Negative ESI ion trap MS analysis of the STR locus HMS3 from several individuals. The PCR product in (a) is derived from a homozygous individual. In (b)–(d) amplification products are derived from different heterozygous DNA samples. All samples were amplified using Pfu (exo^–) DNA polymerase and were purified by reversible immobilization on magnetic particles. A and B, sense (+) strand; a and b, antisense (–) strand; * and #, PCR artefacts.

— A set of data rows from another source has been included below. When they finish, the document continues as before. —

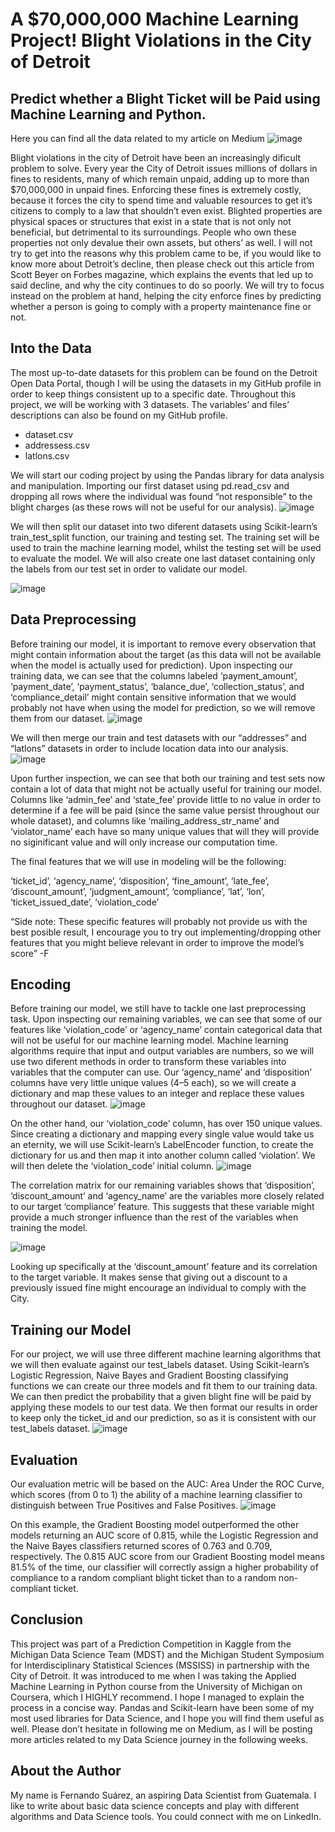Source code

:# A $70,000,000 Machine Learning Project! Blight Violations in the City of Detroit
## Predict whether a Blight Ticket will be Paid using Machine Learning and Python.
Here you can find all the data related to my article on Medium
![image](https://user-images.githubusercontent.com/36652766/157273349-8f5f16f8-66d2-44bd-872c-3a404fa4c1c1.png)

Blight violations in the city of Detroit have been an increasingly dificult problem to solve. Every year the City of Detroit issues millions of dollars in fines to residents, many of which remain unpaid, adding up to more than $70,000,000 in unpaid fines. Enforcing these fines is extremely costly, because it forces the city to spend time and valuable resources to get it’s citizens to comply to a law that shouldn’t even exist.
Blighted properties are physical spaces or structures that exist in a state that is not only not beneficial, but detrimental to its surroundings. People who own these properties not only devalue their own assets, but others’ as well.
I will not try to get into the reasons why this problem came to be, if you would like to know more about Detroit’s decline, then please check out this article from Scott Beyer on Forbes magazine, which explains the events that led up to said decline, and why the city continues to do so poorly. We will try to focus instead on the problem at hand, helping the city enforce fines by predicting whether a person is going to comply with a property maintenance fine or not.

## Into the Data
The most up-to-date datasets for this problem can be found on the Detroit Open Data Portal, though I will be using the datasets in my GitHub profile in order to keep things consistent up to a specific date.
Throughout this project, we will be working with 3 datasets. The variables’ and files’ descriptions can also be found on my GitHub profile.

* dataset.csv
* addressess.csv
* latlons.csv

We will start our coding project by using the Pandas library for data analysis and manipulation. Importing our first dataset using pd.read_csv and dropping all rows where the individual was found “not responsible” to the blight charges (as these rows will not be useful for our analysis).
![image](https://user-images.githubusercontent.com/36652766/157273686-c294e3ef-9935-4473-ba13-5d3420281581.png)

We will then split our dataset into two diferent datasets using Scikit-learn’s train_test_split function, our training and testing set. The training set will be used to train the machine learning model, whilst the testing set will be used to evaluate the model. We will also create one last dataset containing only the labels from our test set in order to validate our model.

![image](https://user-images.githubusercontent.com/36652766/157273727-278536fb-e13d-4f19-b5b4-9ac614d4c485.png)

## Data Preprocessing
Before training our model, it is important to remove every observation that might contain information about the target (as this data will not be available when the model is actually used for prediction).
Upon inspecting our training data, we can see that the columns labeled ‘payment_amount’, ‘payment_date’, ‘payment_status’, ‘balance_due’, ‘collection_status’, and ‘compliance_detail’ might contain sensitive information that we would probably not have when using the model for prediction, so we will remove them from our dataset.
![image](https://user-images.githubusercontent.com/36652766/157273781-210291db-4ed3-40c8-ae1a-117be28d3834.png)

We will then merge our train and test datasets with our “addresses” and “latlons” datasets in order to include location data into our analysis.
![image](https://user-images.githubusercontent.com/36652766/157273810-23be96ac-93a8-4b33-a0d3-7a107f8ad686.png)

Upon further inspection, we can see that both our training and test sets now contain a lot of data that might not be actually useful for training our model. Columns like ‘admin_fee’ and ‘state_fee’ provide little to no value in order to determine if a fee will be paid (since the same value persist throughout our whole dataset), and columns like ‘mailing_address_str_name’ and ‘violator_name’ each have so many unique values that will they will provide no siginificant value and will only increase our computation time.

The final features that we will use in modeling will be the following:

‘ticket_id’, ‘agency_name’, ‘disposition’, ‘fine_amount’, ‘late_fee’,
‘discount_amount’, ‘judgment_amount’, ‘compliance’, ‘lat’, ‘lon’,
‘ticket_issued_date’, ‘violation_code’

“Side note: These specific features will probably not provide us with the best posible result, I encourage you to try out implementing/dropping other features that you might believe relevant in order to improve the model’s score” -F

## Encoding
Before training our model, we still have to tackle one last preprocessing task. Upon inspecting our remaining variables, we can see that some of our features like ‘violation_code’ or ‘agency_name’ contain categorical data that will not be useful for our machine learning model. Machine learning algorithms require that input and output variables are numbers, so we will use two diferent methods in order to transform these variables into variables that the computer can use.
Our ‘agency_name’ and ‘disposition’ columns have very little unique values (4–5 each), so we will create a dictionary and map these values to an integer and replace these values throughout our dataset.
![image](https://user-images.githubusercontent.com/36652766/157274005-b8c1e6ce-e04d-4c9d-a1b3-2aa87573fecc.png)

On the other hand, our ‘violation_code’ column, has over 150 unique values. Since creating a dictionary and mapping every single value would take us an eternity, we will use Scikit-learn’s LabelEncoder function, to create the dictionary for us and then map it into another column called ‘violation’. We will then delete the ‘violation_code’ initial column.
![image](https://user-images.githubusercontent.com/36652766/157274045-890249a7-244b-4d1c-9e98-d2ec3da885ca.png)

The correlation matrix for our remaining variables shows that ‘disposition’, ‘discount_amount’ and ‘agency_name’ are the variables more closely related to our target ‘compliance’ feature. This suggests that these variable might provide a much stronger influence than the rest of the variables when training the model.

![image](https://user-images.githubusercontent.com/36652766/157274274-75d585b9-f965-4d50-bbf0-e0e6678ca8a3.png)

Looking up specifically at the ‘discount_amount’ feature and its correlation to the target variable. It makes sense that giving out a discount to a previously issued fine might encourage an individual to comply with the City.

## Training our Model
For our project, we will use three different machine learning algorithms that we will then evaluate against our test_labels dataset. Using Scikit-learn’s Logistic Regression, Naive Bayes and Gradient Boosting classifying functions we can create our three models and fit them to our training data. We can then predict the probability that a given blight fine will be paid by applying these models to our test data. We then format our results in order to keep only the ticket_id and our prediction, so as it is consistent with our test_labels dataset.
![image](https://user-images.githubusercontent.com/36652766/157274381-71b7a49f-97a0-4eb0-91ab-cc2468665517.png)

## Evaluation
Our evaluation metric will be based on the AUC: Area Under the ROC Curve, which scores (from 0 to 1) the ability of a machine learning classifier to distinguish between True Positives and False Positives.
![image](https://user-images.githubusercontent.com/36652766/157274442-63424179-6a77-4b7a-b55f-40a54e9fb198.png)

On this example, the Gradient Boosting model outperformed the other models returning an AUC score of 0.815, while the Logistic Regression and the Naive Bayes classifiers returned scores of 0.763 and 0.709, respectively. The 0.815 AUC score from our Gradient Boosting model means 81.5% of the time, our classifier will correctly assign a higher probability of compliance to a random compliant blight ticket than to a random non-compliant ticket.

## Conclusion
This project was part of a Prediction Competition in Kaggle from the Michigan Data Science Team (MDST) and the Michigan Student Symposium for Interdisciplinary Statistical Sciences (MSSISS) in partnership with the City of Detroit. It was introduced to me when I was taking the Applied Machine Learning in Python course from the University of Michigan on Coursera, which I HIGHLY recommend. I hope I managed to explain the process in a concise way. Pandas and Scikit-learn have been some of my most used libraries for Data Science, and I hope you will find them useful as well. Please don’t hesitate in following me on Medium, as I will be posting more articles related to my Data Science journey in the following weeks.

## About the Author
My name is Fernando Suárez, an aspiring Data Scientist from Guatemala. I like to write about basic data science concepts and play with different algorithms and Data Science tools. You could connect with me on LinkedIn.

The ESI ion trap results shown in this work clearly demonstrate the applicability of this technique to the analysis of polymorphic STRs. Encouraging genotyping results have been obtained using a novel magnetic bead purification method prior to ESI ion trap MS. Sufficient resolution and mass accuracy has been achieved to allow reliable determination of the number of repeats for dinucleotide repeat sequences as well as identification of genetic variations.

CONCLUSIONS

The analysis of polymorphic STR loci for genotyping by ESI ion trap MS has been demonstrated for the first time. A novel approach for purification of the PCR-amplified STR loci prior to mass spectrometric analysis, which relies on reversible immobilization of the PCR products to magnetic particles, proved to be very effective for separation of PCR products from salts, buffers, surplus dNTPs and oligonucleotide primers. Furthermore, since only simple pipetting and magnetic separation are involved, this clean-up procedure is amenable to fully automated handling. The two complementary strands of each PCR product were detected separately with a mass resolution and accuracy adequate for correct determination of the different allele sizes obtained for the dinucleotide repeat sequences of the selected equine STR loci. In addition, a single base substitution (C→G) between the sense and antisense strands within the sequence of STR locus HMS3 could be identified. Thus, ESI ion trap MS in combination with the novel magnetic bead purification approach is a promising alternative for STR-based genoytping compared to instruments capable of high resolution (e.g. ESI-FTICR MS) or high throughput (e.g. MALDIMS).